Golkar politician Bambang Soesatyo, also a member of House Commission III which overseas law enforcement, said police have engaged in thuggery for Freeport. “The police can’t receive money from Freeport. If they do, they will not be neutral but will side with the miner. It’s illegal. Operational funds for the police have to come from the state budget,” he said.

United States law also prohibits American companies from paying, or offering to pay, foreign officials to gain a business advantage. It covers non-monetary gifts or offers in addition to cash payments.

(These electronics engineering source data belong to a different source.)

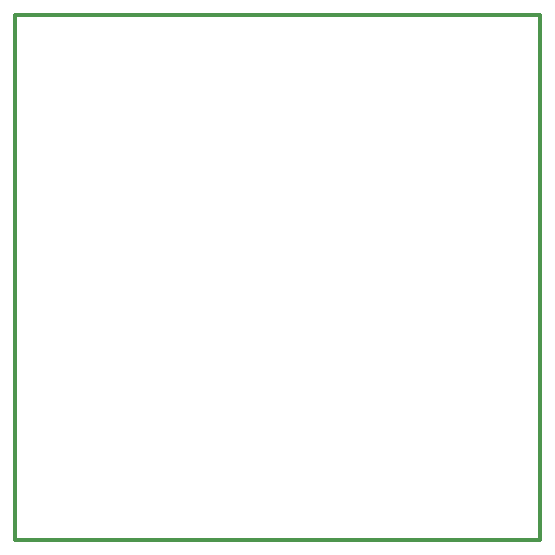
<source format=gbr>
G04 start of page 6 for group 4 idx 4 *
G04 Title: logic, outline *
G04 Creator: pcb 20091103 *
G04 CreationDate: Wed 28 Apr 2010 01:03:10 AM GMT UTC *
G04 For: srussell *
G04 Format: Gerber/RS-274X *
G04 PCB-Dimensions: 175000 175000 *
G04 PCB-Coordinate-Origin: lower left *
%MOIN*%
%FSLAX25Y25*%
%LNOUTLINE*%
%ADD11C,0.0140*%
G54D11*X0Y175000D02*X175000D01*
X0Y0D02*Y175000D01*
X175000Y0D02*X0D01*
X175000Y175000D02*Y0D01*
M02*

</source>
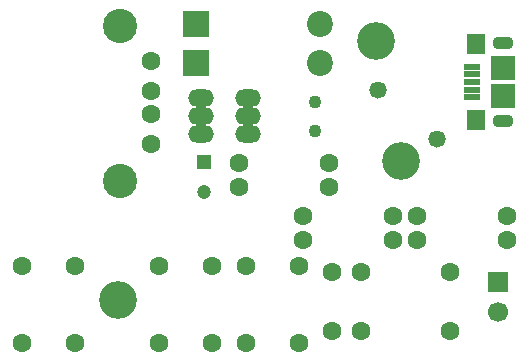
<source format=gts>
%FSLAX44Y44*%
%MOMM*%
G71*
G01*
G75*
G04 Layer_Color=8388736*
%ADD10R,1.4000X1.6000*%
%ADD11R,1.9000X1.9000*%
%ADD12R,1.3500X0.4000*%
%ADD13C,0.4000*%
%ADD14O,1.6000X0.9000*%
%ADD15O,2.0000X1.2500*%
%ADD16O,2.0000X1.2500*%
%ADD17C,1.4000*%
%ADD18C,2.7000*%
%ADD19R,2.0000X2.0000*%
%ADD20C,2.0000*%
%ADD21C,0.9000*%
%ADD22R,1.0000X1.0000*%
%ADD23C,1.0000*%
%ADD24C,1.5000*%
%ADD25R,1.5000X1.5000*%
%ADD26C,3.0000*%
%ADD27C,1.2700*%
%ADD28C,0.2000*%
%ADD29C,0.1000*%
%ADD30C,0.1500*%
%ADD31R,0.8000X2.8000*%
%ADD32R,1.5000X1.7000*%
%ADD33R,2.0000X2.0000*%
%ADD34R,1.4500X0.5000*%
%ADD35O,1.8000X1.1000*%
%ADD36O,2.2000X1.4500*%
%ADD37O,2.2000X1.4500*%
%ADD38C,1.6000*%
%ADD39C,2.9000*%
%ADD40R,2.2000X2.2000*%
%ADD41C,2.2000*%
%ADD42C,1.1000*%
%ADD43R,1.2000X1.2000*%
%ADD44C,1.2000*%
%ADD45C,1.7000*%
%ADD46R,1.7000X1.7000*%
%ADD47C,3.2000*%
%ADD48C,1.4700*%
D32*
X783630Y795500D02*
D03*
Y731500D02*
D03*
D33*
X807130Y751500D02*
D03*
Y775500D02*
D03*
D34*
X780380Y763500D02*
D03*
X780380Y770000D02*
D03*
Y776500D02*
D03*
Y757000D02*
D03*
Y750500D02*
D03*
D35*
X807130Y796500D02*
D03*
Y730500D02*
D03*
D36*
X591270Y749720D02*
D03*
Y719320D02*
D03*
X551470D02*
D03*
Y749720D02*
D03*
D37*
X591270Y734520D02*
D03*
X551470D02*
D03*
D38*
X637540Y650240D02*
D03*
X713740D02*
D03*
X509210Y781203D02*
D03*
Y756204D02*
D03*
Y736204D02*
D03*
Y711204D02*
D03*
X444700Y542630D02*
D03*
Y607630D02*
D03*
X399700Y542630D02*
D03*
Y607630D02*
D03*
X589130D02*
D03*
Y542630D02*
D03*
X634130Y607630D02*
D03*
Y542630D02*
D03*
X583160Y695380D02*
D03*
X659360D02*
D03*
X713740Y629920D02*
D03*
X637540D02*
D03*
X661870Y553100D02*
D03*
X686870D02*
D03*
X761870D02*
D03*
Y603100D02*
D03*
X686870D02*
D03*
X661870D02*
D03*
X810260Y650240D02*
D03*
X734060D02*
D03*
X659360Y675060D02*
D03*
X583160D02*
D03*
X810260Y629920D02*
D03*
X734060D02*
D03*
X560430Y542630D02*
D03*
Y607630D02*
D03*
X515430Y542630D02*
D03*
Y607630D02*
D03*
D39*
X482210Y811203D02*
D03*
Y679953D02*
D03*
D40*
X547140Y780070D02*
D03*
Y812801D02*
D03*
D41*
X651740Y780070D02*
D03*
Y812801D02*
D03*
D42*
X647910Y721680D02*
D03*
Y746680D02*
D03*
D43*
X553720Y695560D02*
D03*
D44*
Y670560D02*
D03*
D45*
X802640Y568960D02*
D03*
D46*
Y594360D02*
D03*
D47*
X480750Y578750D02*
D03*
X720500Y696500D02*
D03*
X699250Y798250D02*
D03*
D48*
X700750Y757000D02*
D03*
X750960Y715710D02*
D03*
M02*

</source>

From the 1950s to the mid-1970s, a number of American companies paid money to people of influence in foreign governments. The most famous case was the Lockheed bribery scandal. The company paid people in the governments of Japan, Germany, the Netherlands, Italy, Indonesia, Iran and Saudi Arabia to guarantee contracts for military aircraft.

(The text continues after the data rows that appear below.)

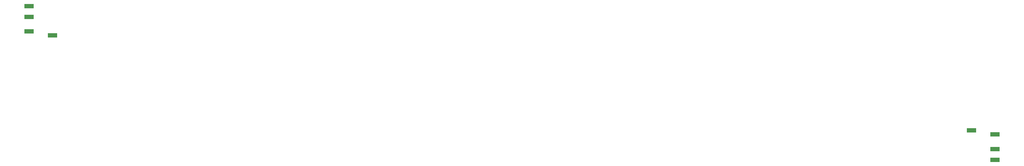
<source format=gbr>
G04 EAGLE Gerber X2 export*
%TF.Part,Single*%
%TF.FileFunction,Paste,Bot*%
%TF.FilePolarity,Positive*%
%TF.GenerationSoftware,Autodesk,EAGLE,9.1.2*%
%TF.CreationDate,2018-08-12T18:09:38Z*%
G75*
%MOMM*%
%FSLAX34Y34*%
%LPD*%
%AMOC8*
5,1,8,0,0,1.08239X$1,22.5*%
G01*
%ADD10R,2.500000X1.200000*%


D10*
X2978900Y761130D03*
X2913900Y772130D03*
X2978900Y721130D03*
X2978900Y691130D03*
X330720Y1044810D03*
X395720Y1033810D03*
X330720Y1084810D03*
X330720Y1114810D03*
M02*

</source>
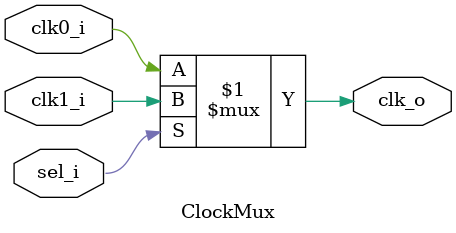
<source format=sv>

`default_nettype none
`timescale 1ns/100ps

module ClockMux #(
    parameter DELAY = 0
)(
    input  wire clk0_i,
    input  wire clk1_i,
    input  wire sel_i,
    output wire clk_o
);

`ifdef XILINX_FPGA

    BUFGMUX clkMux (
       .I0 (clk0_i),
       .I1 (clk1_i),
       .S  (sel_i),
       .O  (clk_o)
    );

`elsif RACYICS

    ri_common_clkmux
    // synopsys translate_off
        #(.C_DELAY(DELAY))
    // synopsys translate_on
    i_common_clkmux (
        .I0(clk0_i),
        .I1(clk1_i),
        .S(sel_i),
        .Z(clk_o)
    );

`else

    // synopsys translate_off
    generate
        if (DELAY) begin: CLKMUX_DELAY
            assign #DELAY clk_o = sel_i ? clk1_i : clk0_i;
        end
        else begin: CLKMUX_NO_DELAY
    // synopsys translate_on
            assign clk_o = sel_i ? clk1_i : clk0_i;
    // synopsys translate_off
        end
    endgenerate
    // synopsys translate_on

`endif

endmodule 

</source>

What will happen if average Americans and their congressmen and senators find out that a repeat of huge US corporations making illegal payments is happening today? What will US Congressman Faleomavaega Eni Hunkin say when he hears about this?

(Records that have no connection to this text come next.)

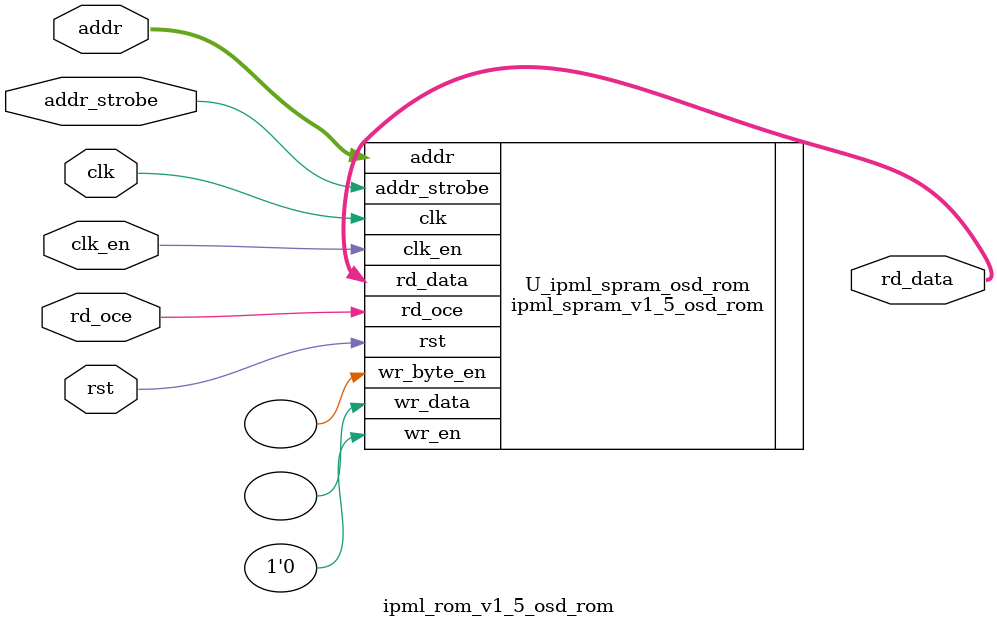
<source format=v>




module ipml_rom_v1_5_osd_rom
 #(
    parameter  c_SIM_DEVICE     = "LOGOS"      ,
    parameter  c_ADDR_WIDTH     = 10           ,           //write address width  legal value:1~20 
    parameter  c_DATA_WIDTH     = 32           ,           //write data width     legal value:8~1152
    parameter  c_OUTPUT_REG     = 0            ,           //output register      legal value:1~20
    parameter  c_RD_OCE_EN      = 0            ,
    parameter  c_CLK_EN         = 0            ,
    parameter  c_ADDR_STROBE_EN = 0            ,
    parameter  c_RESET_TYPE     = "ASYNC_RESET",           //ASYNC_RESET_SYNC_RELEASE SYNC_RESET legal valve "ASYNC_RESET_SYNC_RELEASE" "SYNC_RESET" "ASYNC_RESET"
    parameter  c_POWER_OPT      = 0            ,           //0 :normal mode  1:low power mode legal value:0 or 1
    parameter  c_CLK_OR_POL_INV = 0            ,           //clk polarity invert for output register   legal value 1 or 0           
    parameter  c_INIT_FILE      = "NONE"       ,           //legal value:"NONE" or "initial file name"
    parameter  c_INIT_FORMAT    = "BIN"                   //initial data format   legal valve: "bin" or "hex"
    
 )
  (
   
    input  wire [c_ADDR_WIDTH-1 : 0]  addr        ,
    output wire [c_DATA_WIDTH-1 : 0]  rd_data     ,
    input  wire                       clk         ,
    input  wire                       clk_en      ,
    input  wire                       addr_strobe ,
    input  wire                       rst         ,
    input  wire                       rd_oce       
  );

//**********************************************************************************************************************************************   
    
//main code
//*************************************************************************************************************************************
//inner variables

ipml_spram_v1_5_osd_rom
 #(
    .c_SIM_DEVICE     (c_SIM_DEVICE),
    .c_ADDR_WIDTH     (c_ADDR_WIDTH),           //write address width  legal value:1~20                              
    .c_DATA_WIDTH     (c_DATA_WIDTH),           //write data width     legal value:8~1152                            
    .c_OUTPUT_REG     (c_OUTPUT_REG),           //output register      legal value:1~20                              
    .c_RD_OCE_EN      (c_RD_OCE_EN),
    .c_ADDR_STROBE_EN (c_ADDR_STROBE_EN),
    .c_CLK_EN         (c_CLK_EN),
    .c_RESET_TYPE     (c_RESET_TYPE),           //legal valve "ASYNC_RESET_SYNC_RELEASE" "SYNC_RESET" "ASYNC_RESET"  
    .c_POWER_OPT      (c_POWER_OPT),            //0 :normal mode  1:low power mode legal value:0 or 1                 
    .c_CLK_OR_POL_INV (c_CLK_OR_POL_INV),       //clk polarity invert for output register legal value 1 or 0         
    .c_INIT_FILE      (c_INIT_FILE),            //legal value:"NONE" or "initial file name"                          
    .c_INIT_FORMAT    (c_INIT_FORMAT),          //initial data format   legal valve: "bin" or "hex"                  
    .c_WR_BYTE_EN     (0),                      //byte write enable    legal value: 0 or 1                            
    .c_BE_WIDTH       (1),                      //byte width legal value: 1~128
    .c_RAM_MODE       ("ROM"),
    .c_WRITE_MODE     ("NORMAL_WRITE")          //global reset enable  legal value 0 or 1                            
 )  U_ipml_spram_osd_rom                       //"NORMAL_WRITE"; // TRANSPARENT_WRITE READ_BEFORE_WRITE             
  (
   
    .addr        (addr),
    .wr_data     (),
    .rd_data     (rd_data),
    .wr_en       (1'b0),
    .clk         (clk),
    .clk_en      (clk_en),
    .addr_strobe (addr_strobe),
    .rst         (rst),
    .wr_byte_en  (),
    .rd_oce      (rd_oce) 
  );
 

endmodule


</source>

Meanwhile, Freeport and the problem of overall security in Papua have caught Indonesia’s attention. Army Chief General Pramono Edhie Wibowo has said that armed violence must be countered with arms while Intelligence Chief Marciano Norman regarded the security disturbances as criminal acts.

Defense Minister Purnomo Yusgiantoro was the only official who bluntly said that the Abepura incident was an act of separatism on Indonesian soil and therefore had to be dispersed.

But Indonesian officialdom was also to blame for the failure in providing welfare in Papua, especially due to rampant corruption.

The government gave more than Rp 28 trillion to the Papuan people for development and promoting welfare. But alas, the Papuans remain impoverished. Where has all the money gone? Papuan activists and tribal chiefs say the funds have been misappropriated by both Jakarta and Jakarta-appointed officials in Papua. It is a public secret that Papuan regents enjoy excessive luxury and wealth.

Both the provinces of Papua and West Papua lack adequate schools and infrastructure. They could have been provided with their essential needs with that kind of money. Instead, local wisdom and indigenous rights have been neglected.

President Susilo Bambang Yudhoyono has formed a special team called UP4B with the task of accelerating development in the provinces of Papua and West Papua. To lead the it he has appointed veteran Aceh military commander Lieut. Gen. Bambang Darmono who will be assisted by the president’s expert staff on special autonomy regions, which includes Velix Wanggai, top Indonesian Institute of Sciences (LIPI)  researcher Adriana Elizabeth, House member Paskalis Kossay and former state secretariat minister Bondan Gunawan. 

The team will assess of the implementation special autonomy and the use of the Rp 28 trillion of development funds.

Darmono was known to be unfriendly with journalists during his time in Aceh while Bondan, who served under Gus Dur, said he would not be satisfied with the formation of the team unless President Yudhoyono visits Papua himself and for a dialogue with its people.

“The Papua problems can’t be solved with just economic an approach. Local wisdom that must be accounted for,” he said.